Alaska Air credits employee sacrifices
Jan. 27, 2006
Alaska Air Group Chairman and CEO Bill Ayer credited "sacrifices by our employees, strong revenue performance and the benefits of our fuel hedging program" for the company's improved performance in 2005, which saw the parent of Alaska Airlines and Horizon Air narrow its net loss 61.4% to $5.9 million from a 2004 deficit of $15.3 million.
Excluding the cumulative effect of a maintenance accounting policy change that totaled $90.4 million, the company said it earned $84.5 million last year. Furthermore, both 2004 and 2005 results include a number of special items, both gains and losses. Excluding these, 2005 net income would have been $55 million.
Also during a conference call, Ayer briefly addressed the safety issues that have plagued Alaska Airlines over the past two months, including two ground incidents in which aircraft were damaged on the ramp in Seattle (ATWOnline, Jan. 16). "I want to say unequivocally that safety is our No. 1 priority," he insisted, adding that the carrier is "putting into place a ramp action plan to improve all aspects of our operation."
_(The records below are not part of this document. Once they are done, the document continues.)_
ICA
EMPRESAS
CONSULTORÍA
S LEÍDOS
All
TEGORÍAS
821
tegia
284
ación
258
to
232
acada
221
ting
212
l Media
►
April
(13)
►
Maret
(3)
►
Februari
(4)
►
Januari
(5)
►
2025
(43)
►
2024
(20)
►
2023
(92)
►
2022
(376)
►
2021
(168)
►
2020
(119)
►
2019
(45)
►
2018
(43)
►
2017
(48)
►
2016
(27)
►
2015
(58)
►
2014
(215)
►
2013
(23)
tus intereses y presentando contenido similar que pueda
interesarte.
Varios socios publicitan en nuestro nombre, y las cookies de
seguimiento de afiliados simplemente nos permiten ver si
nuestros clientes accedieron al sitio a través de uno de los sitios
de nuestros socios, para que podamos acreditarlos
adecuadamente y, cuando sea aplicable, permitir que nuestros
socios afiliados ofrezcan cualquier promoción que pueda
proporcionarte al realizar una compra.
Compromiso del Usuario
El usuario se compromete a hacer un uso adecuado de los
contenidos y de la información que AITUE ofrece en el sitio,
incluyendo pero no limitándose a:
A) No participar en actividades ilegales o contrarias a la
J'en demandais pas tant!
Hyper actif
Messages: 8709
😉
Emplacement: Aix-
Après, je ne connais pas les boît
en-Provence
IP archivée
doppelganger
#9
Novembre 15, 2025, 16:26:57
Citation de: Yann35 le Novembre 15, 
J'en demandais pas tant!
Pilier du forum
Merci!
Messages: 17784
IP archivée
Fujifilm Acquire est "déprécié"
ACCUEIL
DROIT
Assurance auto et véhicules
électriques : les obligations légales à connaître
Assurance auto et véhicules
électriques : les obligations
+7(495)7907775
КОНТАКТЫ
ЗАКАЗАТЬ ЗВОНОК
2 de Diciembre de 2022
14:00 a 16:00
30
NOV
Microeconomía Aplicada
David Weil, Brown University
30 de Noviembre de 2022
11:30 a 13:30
AAG's operating revenue in 2005 climbed 9.3% to $2.98 billion and expenses rose just 6.4% to $2.98 billion, narrowing operating loss 90.7% to $7.4 million from $79.8 million in 2004. Excluding the impact of restructuring charges from both periods, however, operating loss was virtually flat at $13 million. Fuel costs rose 33.7% to $722.8 million and employee costs fell 4.5%.
Ayer said the company's improving revenue and "balance sheet strength" allowed it to consider the early retirement of 26 MD-80s. It will add 12 737-800s in 2006 and a further 26 aircraft during the following two years. It will retire 20 MD-80s this year. ASMs will increase 5%-6% in 2006.
Alaska Airlines posted an operating loss of $10.8 million, an 87.3% drop from a 2004 loss of $85.4 million, as revenue increased 8.2% to $2.42 billion and expenses rose 4.7% to $2.43 billion. Traffic climbed 4.2% to 16.76 billion RPMs and capacity rose just 0.1% to 22.29 billion ASMs. Yield was ahead 3.5% to 12.91 cents while load factor gained 3 points to 75.9%, pushing RASM up 8.2% to 10.84 cents. "The market is less price-sensitive than it has been in the past," Ayer said. CASM grew 4.6% to 10.89 cents but just 1.1% excluding fuel and special items.
At Horizon, a 10.6% rise in revenue to $556.4 million and an 11.4% climb in expenses to $550.2 million resulted in a $6.2 million operating profit, down 33.3% from $9.3 million in 2004. Traffic rose 14.8%, capacity was up 9.4% and load factor climbed 3.5 points to 72.8%, but yield dropped 2.8% to 21.98 cents. RASM increased 1% to 16.36 cents and CASM climbed 1.8% to 16.18 cents.
For the fourth quarter, AAG lost $33 million, narrowed 26.5% from a $44.9 million loss in the prior year. Excluding special items, it would have earned $0.6 million compared to a loss of $14.3 million in the year-ago period. Operating revenue rose 11.3% to $730.6 million and expenses lifted 6% to $756.4 million, resulting in a $25.8 million operating loss, a 55.1% improvement.